= DOMANDE SUL MATERIALE =
a. Nel brano sul governo Draghi, in quali casi veniva istituita la figura del dittatore nella Res Publica?
b. Prosegui il brano sul governo Draghi, partendo subito dopo la sua ultima frase.

= BRANO FORNITO =
··········

Sono tanti gli aspetti messi in dubbio dall’esecutivo targato Mario Draghi, il primo fra tutti è l’aspetto democratico. La voce di Draghi è legge, senza se e senza ma. E chi si oppone o chi cerca di criticarlo viene attaccato da ogni fronte, politica, giornali e dai sudditi dell’ultima ora, dando l’idea di essere in un regime abbastanza particolare.
E’ stato detto più volte, anche sulla nostra testata, che in periodi di assoluta incertezza la figura del “dittatore”, ovviamente non sanguinario, sarebbe stata una possibile soluzione; date anche le circostanze messe in atto dai nostri vari politicanti per lo più mossi dal proprio interesse.
Si pensi alla “Res Publica”; quando i due consoli andavano in guerra o quando vi erano epidemie o lotte intestine, veniva istituita la figura del dittatore e, con il suo potere decisionale infinito, era utile per rimettere in ordine le cose senza obiezione alcuna.

··········

= ESTRATTI DEI DATI =

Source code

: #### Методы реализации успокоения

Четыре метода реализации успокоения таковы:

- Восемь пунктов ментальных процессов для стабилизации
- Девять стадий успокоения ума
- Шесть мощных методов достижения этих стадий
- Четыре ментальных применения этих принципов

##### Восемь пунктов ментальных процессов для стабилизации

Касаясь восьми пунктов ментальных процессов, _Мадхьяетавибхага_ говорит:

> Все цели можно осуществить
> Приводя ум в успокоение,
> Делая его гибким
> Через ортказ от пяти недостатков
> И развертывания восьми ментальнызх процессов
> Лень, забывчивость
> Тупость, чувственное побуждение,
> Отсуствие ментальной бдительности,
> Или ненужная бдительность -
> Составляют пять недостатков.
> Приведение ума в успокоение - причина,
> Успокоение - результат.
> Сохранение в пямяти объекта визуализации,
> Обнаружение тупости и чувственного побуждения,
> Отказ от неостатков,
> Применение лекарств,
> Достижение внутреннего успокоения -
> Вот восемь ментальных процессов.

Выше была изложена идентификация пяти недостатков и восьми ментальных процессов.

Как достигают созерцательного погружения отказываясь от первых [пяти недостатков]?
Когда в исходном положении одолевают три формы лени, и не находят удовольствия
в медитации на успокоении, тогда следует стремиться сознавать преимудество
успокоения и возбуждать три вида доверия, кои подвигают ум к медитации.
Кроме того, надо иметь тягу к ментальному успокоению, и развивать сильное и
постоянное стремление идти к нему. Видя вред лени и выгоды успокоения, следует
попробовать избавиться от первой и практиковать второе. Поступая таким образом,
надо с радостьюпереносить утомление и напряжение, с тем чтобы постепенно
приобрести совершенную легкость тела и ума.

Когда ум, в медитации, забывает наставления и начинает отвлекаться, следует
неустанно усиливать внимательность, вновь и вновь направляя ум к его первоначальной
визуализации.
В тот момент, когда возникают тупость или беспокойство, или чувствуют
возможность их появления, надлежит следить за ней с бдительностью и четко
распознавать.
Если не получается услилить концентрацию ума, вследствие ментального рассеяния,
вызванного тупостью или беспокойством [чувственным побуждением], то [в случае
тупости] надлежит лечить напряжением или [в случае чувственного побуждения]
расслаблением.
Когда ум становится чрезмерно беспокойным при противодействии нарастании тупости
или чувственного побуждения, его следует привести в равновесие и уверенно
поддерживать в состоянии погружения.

··········

= RISPOSTE =
a. Quando i due consoli andavano in guerra o quando c'erano epidemie o lotte intestine.

b.
E quello che sta accadendo oggi in Italia, purtroppo però, a differenza dell’antica Roma, questa figura istituzionale non è stata dichiarata da nessuno ma ha quasi gli stessi poteri.
Si tratta del migliore, Mario Draghi, il più valido in campo economico, sociale, di diritto, alto, bello e dalla dentatura perfetta… un vero dio, almeno così viene definito dalla maggior parte dei giornali.
La conferma di quanto detto e della democrazia che va sempre più scemando è stata data più volte dagli atteggiamenti del premier in carica. Ed è proprio la sua maggioranza a farne le spese. La Lega sul green pass e i cinquestelle sulla riforma della Giustizia, tanto per dirne due all’ordine del giorno.
Il Parlamento, non più organo sacro, è stato trasformato ad uso e consumo come una piazza del popolo dove si parla e si discute, ma alla fine chi decide è sempre e solo lui.
Insomma, Draghi fa come gli pare, con la scusa del “messia” venuto a salvare l’Italia dalla pandemia, si permette il lusso di insultare Erdogan, così tanto per, e di sequestrare i vaccini Astrazeneca già pagati dall’Australia creando diatribe internazionali fine a se stesse, della serie una ne pensa e cento ne combina.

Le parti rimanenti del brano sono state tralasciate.